• EXERCISE PROMPT: Please retype the records below exactly, from the first line through the line containing "[00:00.000]", and leave out any pictures.
** Opening DATA EXCERPTS block **
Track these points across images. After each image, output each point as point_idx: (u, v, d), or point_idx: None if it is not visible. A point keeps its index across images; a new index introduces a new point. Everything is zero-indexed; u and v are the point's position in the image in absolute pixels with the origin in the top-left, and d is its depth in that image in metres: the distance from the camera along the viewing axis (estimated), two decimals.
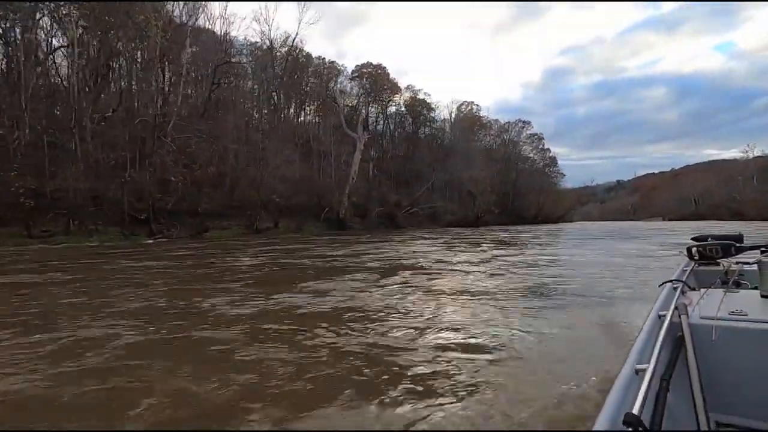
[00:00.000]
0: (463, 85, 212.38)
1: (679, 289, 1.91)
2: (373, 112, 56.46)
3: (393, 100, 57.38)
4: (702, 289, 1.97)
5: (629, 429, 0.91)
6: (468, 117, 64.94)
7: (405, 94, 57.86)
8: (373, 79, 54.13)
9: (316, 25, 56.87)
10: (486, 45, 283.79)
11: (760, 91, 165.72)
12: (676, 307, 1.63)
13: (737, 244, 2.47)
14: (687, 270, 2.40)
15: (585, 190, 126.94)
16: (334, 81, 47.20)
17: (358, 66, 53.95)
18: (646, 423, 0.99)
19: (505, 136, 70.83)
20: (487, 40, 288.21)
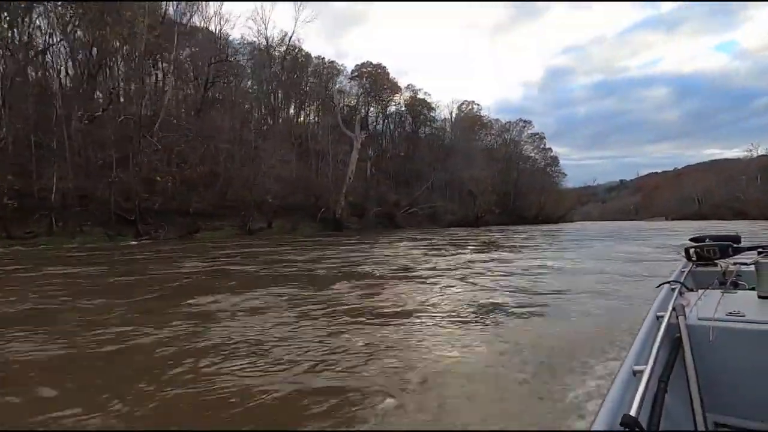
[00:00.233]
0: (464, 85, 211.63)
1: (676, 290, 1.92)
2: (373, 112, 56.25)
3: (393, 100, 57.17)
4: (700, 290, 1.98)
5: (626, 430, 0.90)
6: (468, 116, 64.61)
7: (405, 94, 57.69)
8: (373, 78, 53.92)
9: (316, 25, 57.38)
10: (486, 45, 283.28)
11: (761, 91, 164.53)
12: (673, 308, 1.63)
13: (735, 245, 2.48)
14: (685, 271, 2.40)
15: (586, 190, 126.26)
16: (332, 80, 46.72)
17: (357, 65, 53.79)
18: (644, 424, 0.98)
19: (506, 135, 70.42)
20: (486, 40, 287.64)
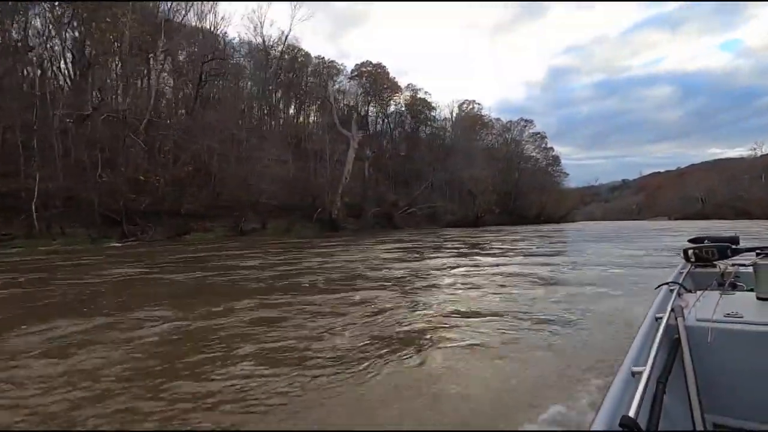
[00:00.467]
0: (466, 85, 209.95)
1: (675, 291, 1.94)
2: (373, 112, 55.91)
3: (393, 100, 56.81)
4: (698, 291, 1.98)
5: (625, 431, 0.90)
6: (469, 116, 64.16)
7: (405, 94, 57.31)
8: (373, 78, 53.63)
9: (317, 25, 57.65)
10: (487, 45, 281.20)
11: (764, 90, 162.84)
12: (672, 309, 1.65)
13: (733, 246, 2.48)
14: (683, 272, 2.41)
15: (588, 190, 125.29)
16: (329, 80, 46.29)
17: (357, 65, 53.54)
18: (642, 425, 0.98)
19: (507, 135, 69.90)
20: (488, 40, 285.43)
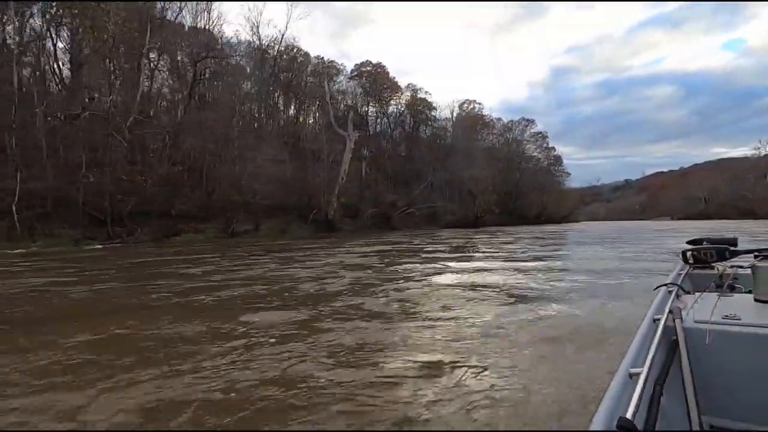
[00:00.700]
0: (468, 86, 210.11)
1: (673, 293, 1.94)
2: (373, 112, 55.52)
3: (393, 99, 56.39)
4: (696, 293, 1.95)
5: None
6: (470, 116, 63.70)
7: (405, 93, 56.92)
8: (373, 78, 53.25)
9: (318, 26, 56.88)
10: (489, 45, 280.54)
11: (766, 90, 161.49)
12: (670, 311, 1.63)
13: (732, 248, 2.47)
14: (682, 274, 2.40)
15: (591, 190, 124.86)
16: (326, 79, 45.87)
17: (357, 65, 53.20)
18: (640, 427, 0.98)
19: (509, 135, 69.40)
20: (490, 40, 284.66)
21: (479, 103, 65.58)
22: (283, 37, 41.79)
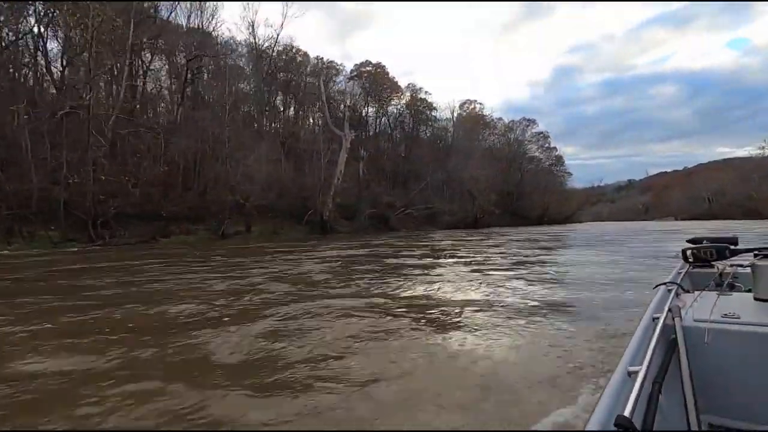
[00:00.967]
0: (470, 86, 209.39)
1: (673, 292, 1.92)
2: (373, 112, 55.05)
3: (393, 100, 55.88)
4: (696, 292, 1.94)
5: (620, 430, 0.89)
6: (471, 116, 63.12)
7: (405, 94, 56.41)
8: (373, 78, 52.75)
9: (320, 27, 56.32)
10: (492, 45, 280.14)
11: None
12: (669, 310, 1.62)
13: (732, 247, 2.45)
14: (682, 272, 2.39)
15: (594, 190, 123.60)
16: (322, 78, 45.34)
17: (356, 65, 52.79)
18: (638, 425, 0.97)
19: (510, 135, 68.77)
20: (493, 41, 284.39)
** Closing DATA EXCERPTS block **
• SOLUTION TO THE EXERCISE:
Track these points across images. After each image, output each point as point_idx: (u, v, d), or point_idx: None if it is not visible. A point keeps its index across images; a new index introduces a new point. Everything is zero-indexed; u and v are the point's position in the image in absolute pixels with the origin in the top-left, and d is its depth in that image in metres: the distance from the camera along the viewing axis (estimated), two decimals.
[00:00.000]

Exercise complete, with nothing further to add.